En el Evangelio de san Mateo, Pedro se acerca a Jesús con una propuesta que él cree sumamente generosa: «Señor, si mi hermano me ofende, ¿cuántas veces tengo que perdonarlo? ¿Hasta siete veces?» (siete era el número de la perfección). Pedro pensaba que estaba yendo más allá del deber. La respuesta de Jesús rompe todos los esquemas: «No te digo hasta siete veces, sino hasta setenta veces siete». Es decir, siempre. Jesús evoca la vieja ley de venganza de Lamec -quien decía que se vengaría setenta veces siete- y la invierte por completo: ahora la medida del cristiano es el perdón ilimitado.
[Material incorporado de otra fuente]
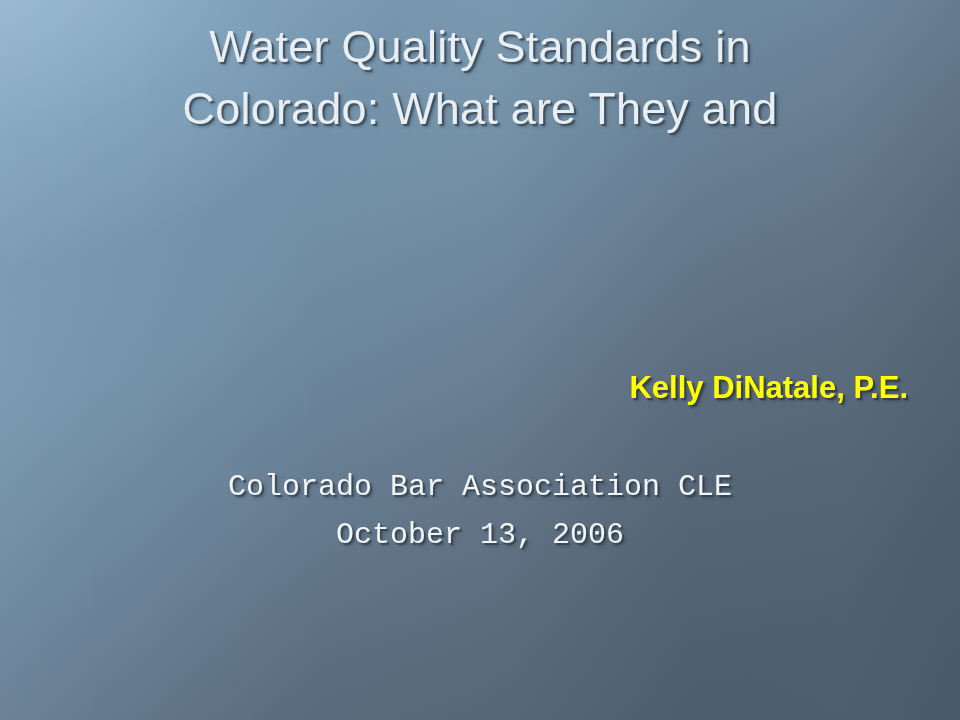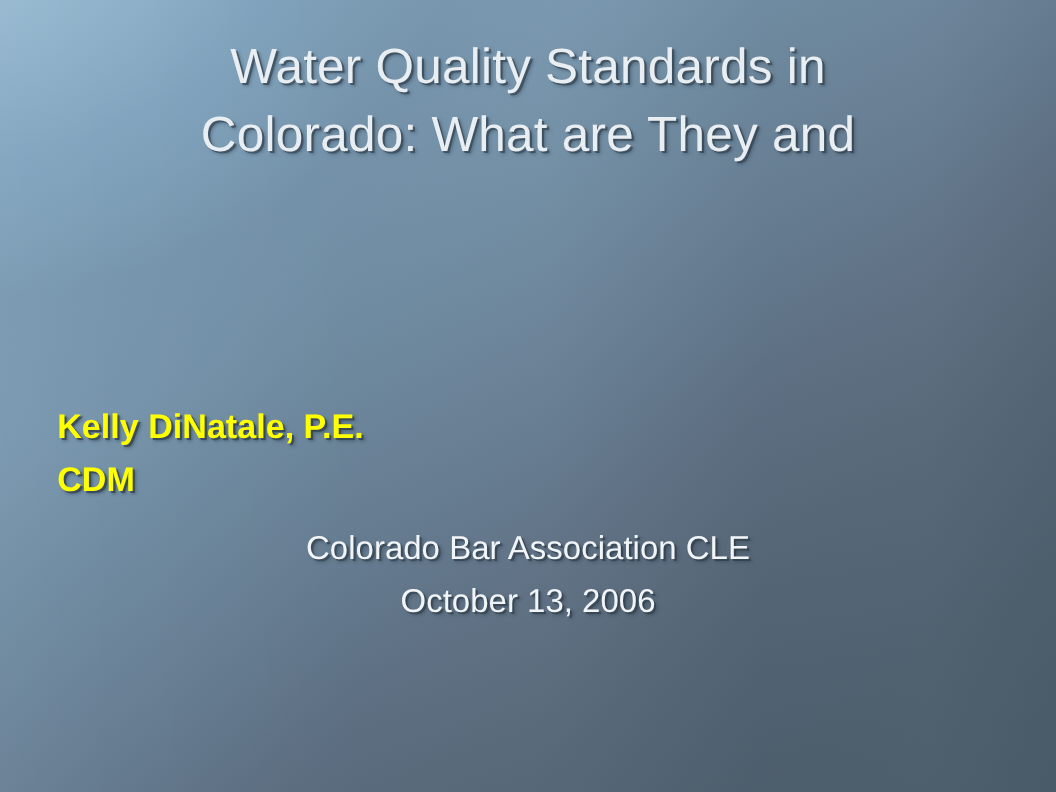--- a/index.html
+++ b/index.html
@@ -63,7 +63,7 @@
 
   .title-block {
     position: absolute;
-    top: 29px;
+    top: 16px;
     left: 52px;
     width: 856px;
     text-align: center;

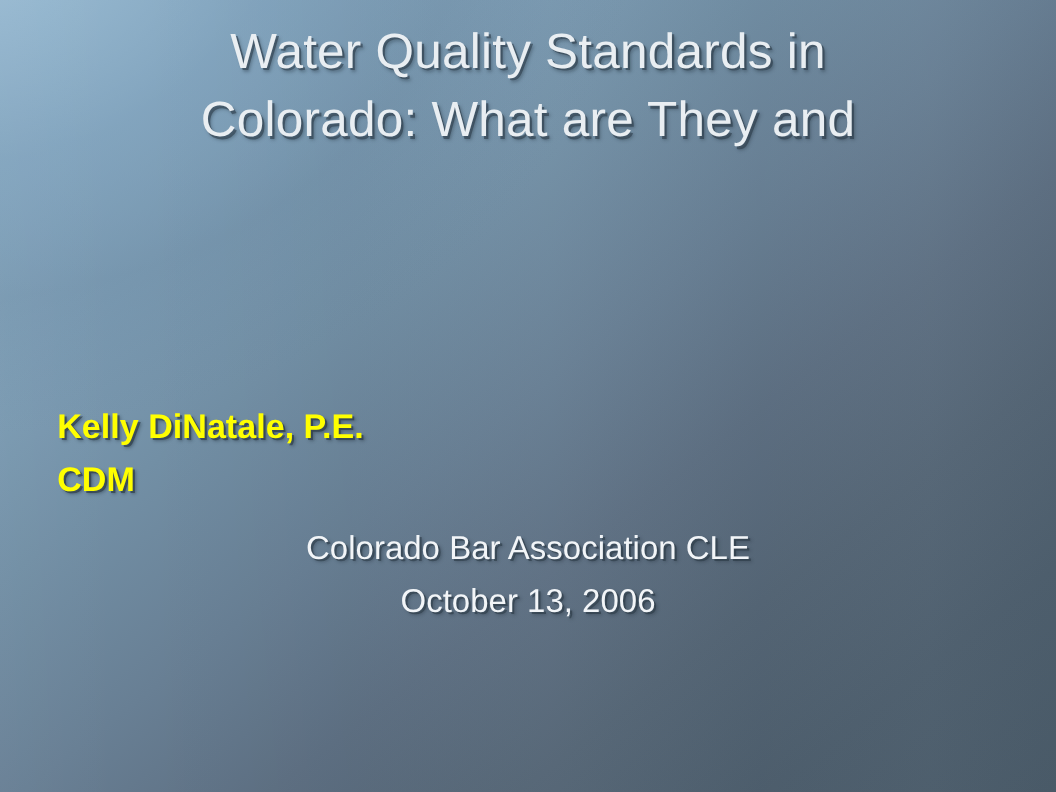--- a/index.html
+++ b/index.html
@@ -85,7 +85,7 @@
     top: 364px;
     left: 52px;
     width: 856px;
-    text-align: left;
+    text-align: right;
   }
 
   .byline-line {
Para explicarlo, nos regala la parábola del siervo despiadado. Un empleado que debe diez mil talentos -una cantidad astronómica, equivalente a miles de años de trabajo-. Ante la súplica del empleado, el rey, movido a compasión, le perdona toda la deuda. Este rey es Dios, que nos ha condonado la deuda del pecado que jamás habríamos podido pagar por nosotros mismos. Ese mismo empleado sale y encuentra a un compañero que le debe cien denarios -el salario de unos pocos meses- y lo agarra por el cuello hasta casi estrangularle, y lo mete en la cárcel para que se los pague. No tiene compasión, olvidando por completo el rescate inmenso que él acaba de experimentar. El rey se entera y castiga al siervo despiadado. Jesús concluye de forma tajante: «Lo mismo hará con vosotros mi Padre celestial si cada uno no perdona de corazón a su hermano». La enseñanza de este domingo no es opcional. El perdón no es un sentimiento -a veces el dolor de la herida permanece-, sino una decisión de la voluntad sostenida por la gracia de Dios. Cuando rezamos el "Padre Nuestro", nos imponemos a nosotros mismos la medida: "Perdona nuestras ofensas, como también nosotros perdonamos a los que nos ofenden". Hoy la Palabra de Dios nos invita a revisar nuestras propias cuentas pendientes: ¿A quién tenemos "agarrado por el cuello" en nuestro corazón por una deuda del pasado; qué resentimiento familiar, laboral o comunitario nos está quitando la paz?.. Venimos a la eucaristía, donde Cristo actualiza el perdón supremo de la Cruz, y pidámosle que transforme nuestro corazón de piedra en un corazón de carne, capaz de recibir su misericordia y así también de transmitirla igualmente sin condiciones.